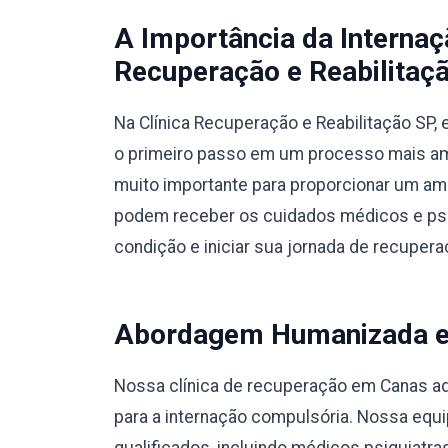
A Importância da Interna
Recuperação e Reabilitaçã
Na Clínica Recuperação e Reabilitação SP
o primeiro passo em um processo mais amp
muito importante para proporcionar um am
podem receber os cuidados médicos e psic
condição e iniciar sua jornada de recupera
Abordagem Humanizada e M
Nossa clínica de recuperação em Canas a
para a internação compulsória. Nossa equi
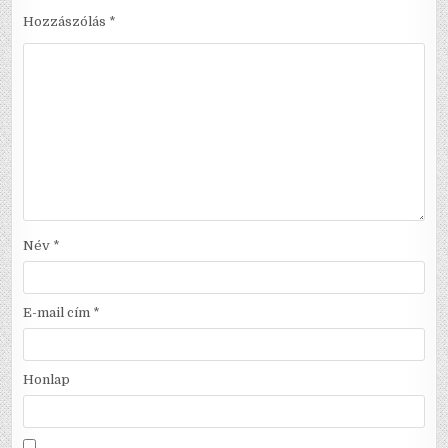
Hozzászólás
*
Név
*
E-mail cím
*
Honlap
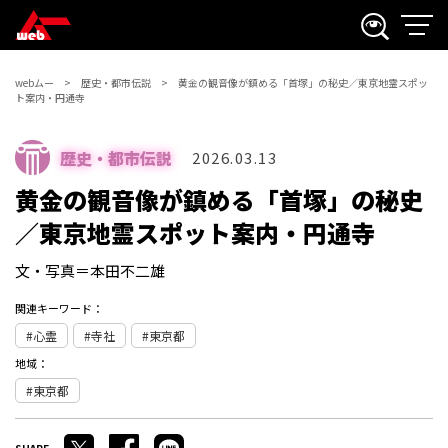
webムー
歴史・都市伝説
黄金の観音像が鎮める「首塚」の秘史／東京地霊スポッ
ト案内・円通寺
歴史・都市伝説
2026.03.13
黄金の観音像が鎮める「首塚」の秘史
／東京地霊スポット案内・円通寺
文・写真＝本田不二雄
関連キーワード：
心霊
寺社
東京都
地域：
東京都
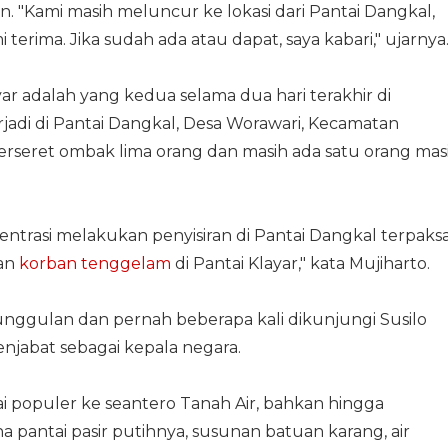
 "Kami masih meluncur ke lokasi dari Pantai Dangkal,
erima. Jika sudah ada atau dapat, saya kabari," ujarnya
ar adalah yang kedua selama dua hari terakhir di
rjadi di Pantai Dangkal, Desa Worawari, Kecamatan
seret ombak lima orang dan masih ada satu orang mas
trasi melakukan penyisiran di Pantai Dangkal terpaks
ran
korban tenggelam
di Pantai Klayar," kata Mujiharto.
i unggulan dan pernah beberapa kali dikunjungi Susilo
abat sebagai kepala negara.
lai populer ke seantero Tanah Air, bahkan hingga
pantai pasir putihnya, susunan batuan karang, air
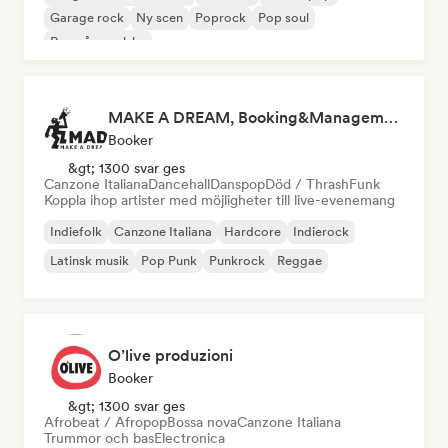
Garage rock
Ny scen
Poprock
Pop soul
Rap på engelska
MAKE A DREAM, Booking&Management
Booker
&gt; 1300 svar ges
Canzone Italiana
Dancehall
Danspop
Död / Thrash
Funk
Koppla ihop artister med möjligheter till live-evenemang
Indiefolk
Canzone Italiana
Hardcore
Indierock
Latinsk musik
Pop Punk
Punkrock
Reggae
O’live produzioni
Booker
&gt; 1300 svar ges
Afrobeat / Afropop
Bossa nova
Canzone Italiana
Trummor och bas
Electronica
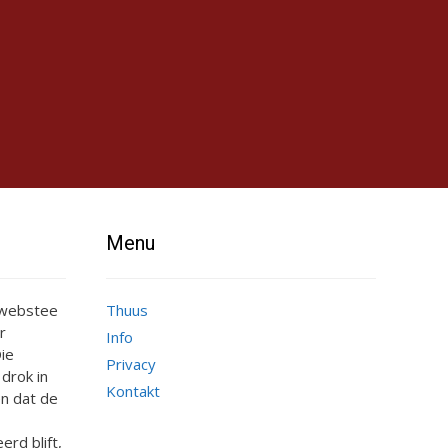
Menu
e webstee
Thuus
r
Info
ie
Privacy
 drok in
Kontakt
n dat de
erd blift,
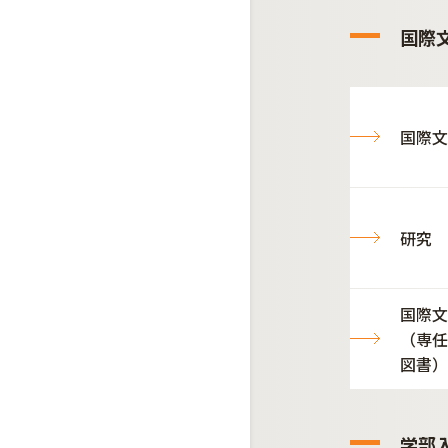
国際
国際文
研究
国際文
（専任
図書）
学部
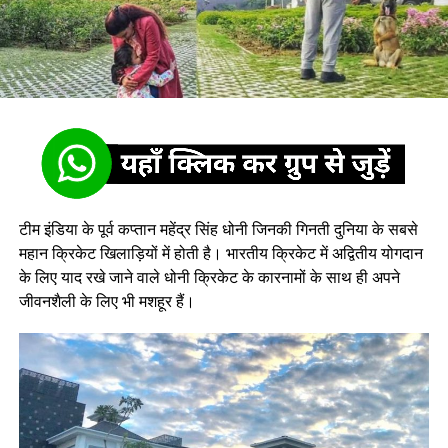
टीम इंडिया के पूर्व कप्तान महेंद्र सिंह धोनी जिनकी गिनती दुनिया के सबसे
महान क्रिकेट खिलाड़ियों में होती है। भारतीय क्रिकेट में अद्वितीय योगदान
के लिए याद रखे जाने वाले धोनी क्रिकेट के कारनामों के साथ ही अपने
जीवनशैली के लिए भी मशहूर हैं।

-.-.-

Retype the text of all the rows above line for line, without changing anything, and leave the pictures out.

A Importância da Interna
Recuperação e Reabilitaçã
Na Clínica Recuperação e Reabilitação SP
o primeiro passo em um processo mais amp
muito importante para proporcionar um am
podem receber os cuidados médicos e psic
condição e iniciar sua jornada de recupera
Abordagem Humanizada e M
Nossa clínica de recuperação em Canas a
para a internação compulsória. Nossa equi
Hozzászólás
*
Név
*
E-mail cím
*
Honlap
webムー
歴史・都市伝説
黄金の観音像が鎮める「首塚」の秘史／東京地霊スポッ
ト案内・円通寺
歴史・都市伝説
2026.03.13
黄金の観音像が鎮める「首塚」の秘史
／東京地霊スポット案内・円通寺
文・写真＝本田不二雄
関連キーワード：
心霊
寺社
東京都
地域：
東京都
 "Kami masih meluncur ke lokasi dari Pantai Dangkal,
erima. Jika sudah ada atau dapat, saya kabari," ujarnya
ar adalah yang kedua selama dua hari terakhir di
rjadi di Pantai Dangkal, Desa Worawari, Kecamatan
seret ombak lima orang dan masih ada satu orang mas
trasi melakukan penyisiran di Pantai Dangkal terpaks
ran
korban tenggelam
di Pantai Klayar," kata Mujiharto.
i unggulan dan pernah beberapa kali dikunjungi Susilo
abat sebagai kepala negara.
lai populer ke seantero Tanah Air, bahkan hingga
pantai pasir putihnya, susunan batuan karang, air
Garage rock
Ny scen
Poprock
Pop soul
Rap på engelska
MAKE A DREAM, Booking&Management
Booker
&gt; 1300 svar ges
Canzone Italiana
Dancehall
Danspop
Död / Thrash
Funk
Koppla ihop artister med möjligheter till live-evenemang
Indiefolk
Canzone Italiana
Hardcore
Indierock
Latinsk musik
Pop Punk
Punkrock
Reggae
O’live produzioni
Booker
&gt; 1300 svar ges
Afrobeat / Afropop
Bossa nova
Canzone Italiana
Trummor och bas
Electronica
Menu
e webstee
Thuus
r
Info
ie
Privacy
 drok in
Kontakt
n dat de
erd blift,
国際
国際文
研究
国際文
（専任
図書）
学部
टीम इंडिया के पूर्व कप्तान महेंद्र सिंह धोनी जिनकी गिनती दुनिया के सबसे
महान क्रिकेट खिलाड़ियों में होती है। भारतीय क्रिकेट में अद्वितीय योगदान
के लिए याद रखे जाने वाले धोनी क्रिकेट के कारनामों के साथ ही अपने
जीवनशैली के लिए भी मशहूर हैं।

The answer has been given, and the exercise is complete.